Tahran Üniversitesinde, karşılaştırmalı felsefe ve Hint çalışmaları alanında profesör olarak çalışmıştır. İran Medeniyet Çalışmaları’nın başkanlığını yapmıştır. Yapıtları arasında, Yaralı Bilinç, Geleneksel Toplumlarda Kültürel Şizofreni (Metis, 1997) Kültürel Şizofreni: İslam Batıya Karşı (1997) ve Rose İssa ve Rujin Pakbaz ile beraber hazırladıkları Modern İran Sanatı (2001) gibi çalışmalar bulunmaktadır.
"Hep bir yerlerde karanlık kalan bir şeyler, doldurulması gereken bir boşluk vardır; ve bu boşluklar, bilgilerin dokusunda pot yapan delikler gibidirler."
Öyleyse neydi ve ne olmalı asıl amacımız ? O herkesin en içte arzuladığı hak edene vaadedilen cenneti kazanmak için çabalamak ve beklemek mi yoksa onu bu dünyada kendi ellerimizle kurmak ve var etmek için mücadele etmek mi ?
Yazarımız Yaralı Bilinç adlı eserinde özelde İran kültürünü genel çerçevede ise İslam dinin hakim olduğu coğrafyalarda ve kısmen de olsa modern Avrupa kültürünü tam olarak içselleştirememiş tarihsel olarak geride kalan toplumları, ontolojik, epistemolojik ve estetik alanlarda incelemiş ve karşılaştırmaya tabi tutmuştur. Modern Batı kültürü
"Tüm derinliğiyle karşımda yayılan yeni nesneler ve beni hazırlıksız yakalayan yeni fikirler bana yabancı. Bunları tanımak için zihnimde ne elverişli sözcükler ne de uygun tasvirler var. Bilgi alanımda apansız ortaya çıkıveriyorlar ve ele geçirilmez tarafları var!

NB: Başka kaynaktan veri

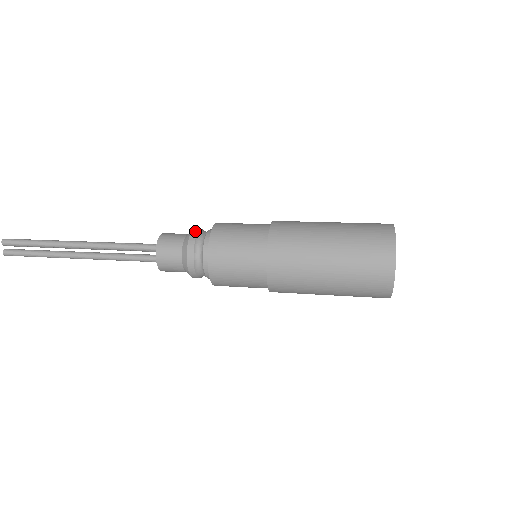
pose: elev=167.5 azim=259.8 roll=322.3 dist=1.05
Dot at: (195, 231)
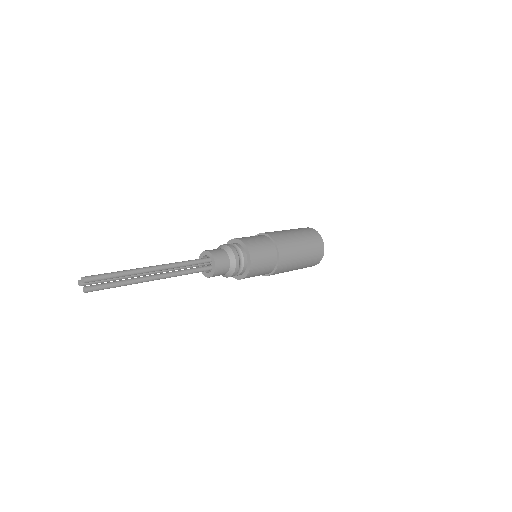
Dot at: (227, 244)
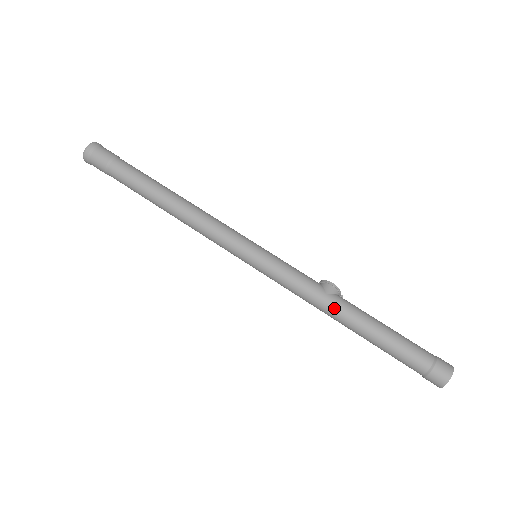
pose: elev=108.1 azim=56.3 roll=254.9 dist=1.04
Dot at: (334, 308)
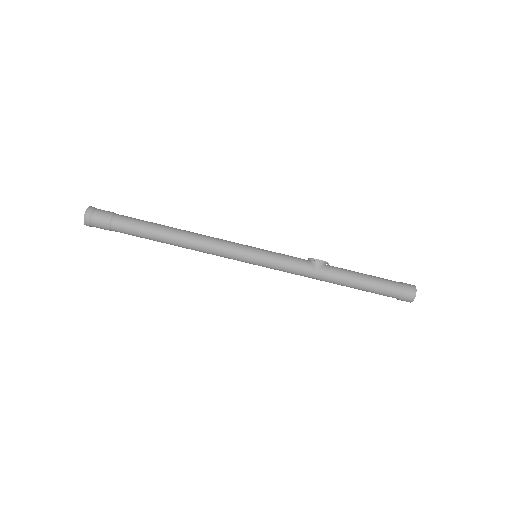
Dot at: (325, 278)
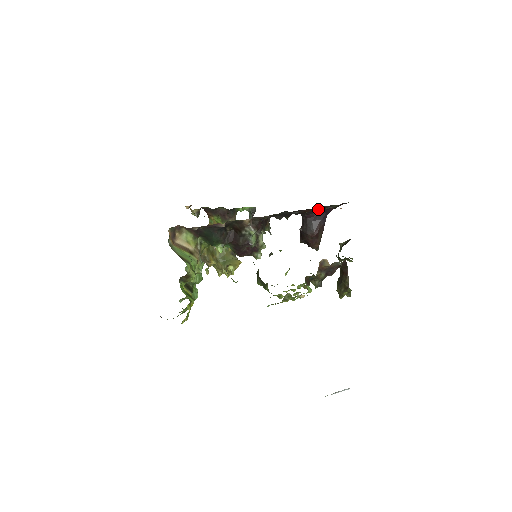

bunlardan yararlandığım, bunlara hükmettiğim kadar maruz kaldığım
da doğru, fakat hafızamın akışında bir yerlerde asılı kalıyorlar. Oluşumların tarihini çizemiyorum, doğrularınada tanık olmadım. Ne olumlarından önce ard arda gelen bunalımları yaşadım ne de onlara varolma olanağı veren üretim biçimlerini... Sıyırıp atamadığım zorlamaları başıma musallat eden, alışkanlıklarımı altüt eden ve bir türlü
açıklığa kavuşturamadığım akıl almaz şeyler bunlar. Bununla birlikte
onlardaki bir taraf beni cezbediyor, çekiyor ve tüm çabamı harcamama
rağmen onlardan yardım almaktan alakoyamıyorum kendimi. Bütün zihinsel kategorilerini yaşadığım dünyada, şimdi açığa çıkmakta olan
şeylerin üstünü örtebilecek tarzda biçimlenmiş olması, düşüncemin
başka bir şekilde işlemesinden, beni çevreleyen şeylerin mantığına ters
giden varoluş alanları keşfetmesinden. Benim düşüncem, kavradığı
şeydeki somut gerçekliğin üstünü örterken, bir yerlerdeki üstgerçekliği'ni açığa vurur. Üzerini örttüğü şey, beni doğrudan etkileyendir açığa
vurduğuysa aksine, artık varolmayan şeydir; zira o şeye mal edilen
bu üstgerçeklik artık dünyamda yoktur, değişimlerin önüne geçilmez akışında sürüklenip gitmiştir. "
"Temsil ettiğimiz dünya felsefi altyapısı itibarıyla Hegel sonrasına aittir fakat içeriği itibarıyla da Galileo öncesine aittir. Bu ikisinin karşılaştıkları noktada ise melezleşmelere ve her türden çarpıklaşmalara tanık olmaktayız." (Daryush Shayegan, Melez Bilinç, sayfa 48)
Melez Bilinç, Yaralı Bilinç'ten sonra iyi geldi diyebilirim.